Passeurs de paysages
Une réflexion sur la transmission de l'expérience paysagère
Landscape Transmitters
An essay about the transmission of the landscape experience31/12/2008
Texte
Résumé de la thèse de doctorat (discipline : géographie, mention architecture et paysage), soutenance le 20 Mars 2008 à L'École des hautes études en sciences sociales, sous la direction d'Augustin Berque.Jury
- Augustin Berque
- Jean-Pierre Le Dantec
- Jean-Marc Besse
- Pierre Donadieu
Notre étude s'intéresse à la démarche de projet de paysage. Elle tente de théoriser la pratique des paysagistes et, en ce sens, elle s'insère dans un nouveau champ de recherches s'efforçant de faire apparaître la singularité de l'activité et du mode de pensée propres aux paysagistes. La thèse que nous développons est la suivante : l'art du paysagiste est un art de passeur.
Le paysage est une relation mouvante entre les hommes et leur environnement.
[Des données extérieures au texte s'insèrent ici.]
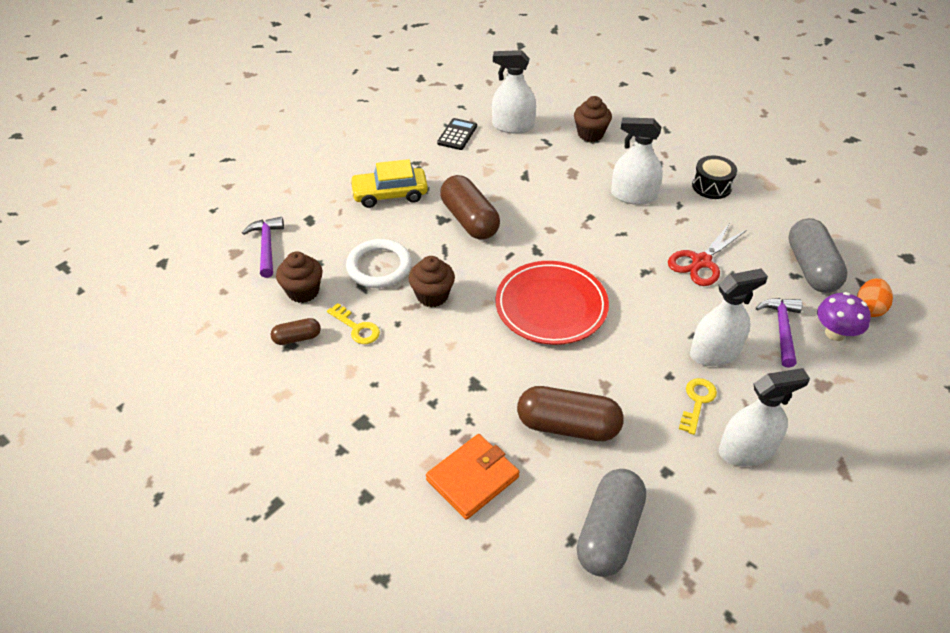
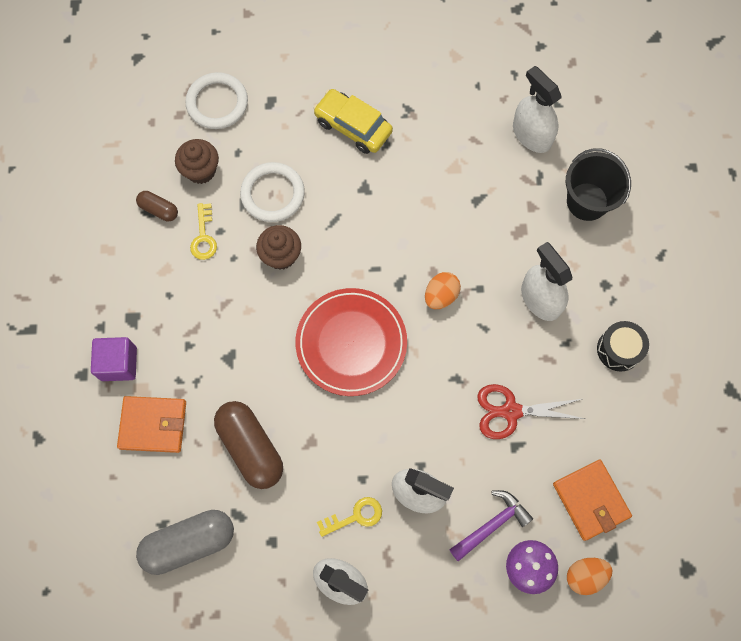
camera: 45 degrees right, 25 degrees up
purple hammer [242,217,284,278] -> white ring [185,72,248,129]
black calculator [437,118,477,150] -> none
brown capsule [440,175,500,240] -> none
brown cupcake [574,96,612,142] -> black bucket [566,148,631,221]
grey capsule [788,218,848,293] -> orange wallet [553,459,632,541]
none -> purple cube [91,337,137,381]
none -> orange egg [425,272,461,309]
Plus qu'une simple représentation ou un décor, le paysage nous enveloppe, nous traverse, nous transforme, nous touche. Il nous fabrique et nous le fabriquons à travers un champ de relations, un passage. Si l'on suit cette définition, le paysagiste, en tant que concepteur de paysages, a donc pour mission de créer cette relation, ce passage à double sens entre le sujet et son environnement. Le projet de paysage est l'art de mettre en relation les hommes et leur environnement. Le paysagiste a pour rôle de mettre en relation le public et les lieux dont celui-là fait usage. L'art du paysagiste est un art de passeur, passeur d'un état d'échange et de rencontre qui lie le lieu et l'usager.
Dans cette perspective, notre recherche propose d'étudier la question de la transmission du projet de paysage aux usagers. Plus précisément, cette thèse cherche à analyser et à distinguer les différents principes de médiations développés par les paysagistes pour que le public s'approprie leur projet. Comment prendre en compte le public dans la démarche de projet ? Quels sont les éléments de projet qui permettent d'établir un rapport d'interaction entre un public et une œuvre ? Quelle résonance l'œuvre du paysagiste peut trouver au sein d'un public ? Pour répondre à ces questions, nous proposons de dégager les règles, les principes auxquels obéit l'art du passage à travers différentes études de cas construits. Nous avons alors distingué trois principes stratégiques correspondant chacun à des manières de construire la place du public vis-à-vis du paysage. Ces trois formes d'« art du passage » sont le passage explicite, le passage implicite, et le passage ambigu. Le « passage explicite » consiste à utiliser des signes se référant à un code de lecture et d'interprétation pour transmettre un message clair au visiteur. À l'opposé, le « passage implicite » consiste à faire en sorte que le projet ne se réfère plus à un code de lecture et d'interprétation appris, mais, au contraire, qu'il reste ouvert et disponible à toute interprétation. Enfin, le « passage ambigu » consiste à susciter une attirance, à créer une tension chez le visiteur, à le mettre en situation de quête, d'interaction. L'ambiguïté invitant le visiteur à choisir, à compléter, à expérimenter le projet.
Landscape project, transmission, mediation, relations, interaction
Auteur
Sonia Keravel
Paysagiste.
Enseignante à l'École nationale supérieure du paysage de Versailles.